* Right up front let me say that I don’t approve of forcing public employees to work campaigns in order to get promotions, or to get hired in the first place. But this is just goofy…
Chicago aldermen ridiculed and condemned a federal hiring monitor on Friday for awarding $75,000 to the son of the City Council’s elder statesman as compensation for a 2003 aldermanic election that was stacked against him.
Jay Stone, son of Ald. Bernard Stone (50th), got one of the biggest chunks of a $12 million fund created to compensate victims of City Hall’s rigged hiring system.
Federal monitor Noelle Brennan believed Stone’s claim that he didn’t stand a chance against then-Ald. Ted Matlak (32nd) because Matlak had the support of a political army of city workers commanded on city time by now-convicted former First Deputy Water Commissioner Donald Tomczak.
* Sure the odds were stacked against him, but Jay Stone raised just $14,501.40 for that campaign.

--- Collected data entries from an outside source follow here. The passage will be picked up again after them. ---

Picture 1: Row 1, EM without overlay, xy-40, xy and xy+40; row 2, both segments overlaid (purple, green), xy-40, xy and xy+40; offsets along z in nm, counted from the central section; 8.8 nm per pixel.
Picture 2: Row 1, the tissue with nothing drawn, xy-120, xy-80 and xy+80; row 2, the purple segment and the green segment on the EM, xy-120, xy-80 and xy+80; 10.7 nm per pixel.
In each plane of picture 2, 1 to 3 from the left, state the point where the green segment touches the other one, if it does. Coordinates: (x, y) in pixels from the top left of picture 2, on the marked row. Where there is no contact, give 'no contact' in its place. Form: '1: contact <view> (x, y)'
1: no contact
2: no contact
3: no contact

Did the fact that he was running against the Machine hurt his fundraising? Most probably. But his father is an alderman, for crying out loud, and he couldn’t even get the old man’s support.
Matlak won that 2003 race with 74 percent of the vote. It was hardly competitive. In contrast, four years earlier Matlak only took 54 percent against a much better candidate, Lorna Brett. And, remember, Matlak lost last year, despite bigtime backing from Mayor Daley’s organization.
Yet, Jay Stone gets 75 large. Go figure.
* Here’s Stone’s react…
“It’s not about compensating me for losing an election,” Stone said. “It’s compensating me for political discrimination.”
Cry me a river. I’d rather see employees who were forced to work for Matlak get those cash awards than worthless candidates like Stone. I mean, his daddy is an alderman, so he’s grown up with Chicago politics and that’s the best he can do? C’mon.
* Here’s Brennan’s response to the uproar…
“The compensation isn’t addressing the purported injury that [Stone] should have won. That’s not the issue. The issue is whether or not there were patronage practices in use against him….He submitted persuasive evidence that there were,” Brennan said.
If that’s the case, then a whole lot of other candidates should be getting checks. Where would that end?
* All that being said, Mayor Daley’s comments were just plain ridiculous…
“I guess all the candidates that lost will blame the unions and file a complaint against the unions for stacking it against them, taking political money and taking people off of jobs, so I think it’s silly to tell you the truth.”
* SEIU responds…
“It shows you the level of corruption that has existed in this city that people can’t tell the difference between a campaign volunteer and a political worker,” Morrison said. “Patronage workers are not volunteers—it is a requisite of their public job to do political work.”
Morrison said the only things SEIU offered as inducement for campaign help were “better government, a T-shirt and some pizza.”
Exactly.
But Brennan needs to find another line of work if this is the way she’s gonna run things.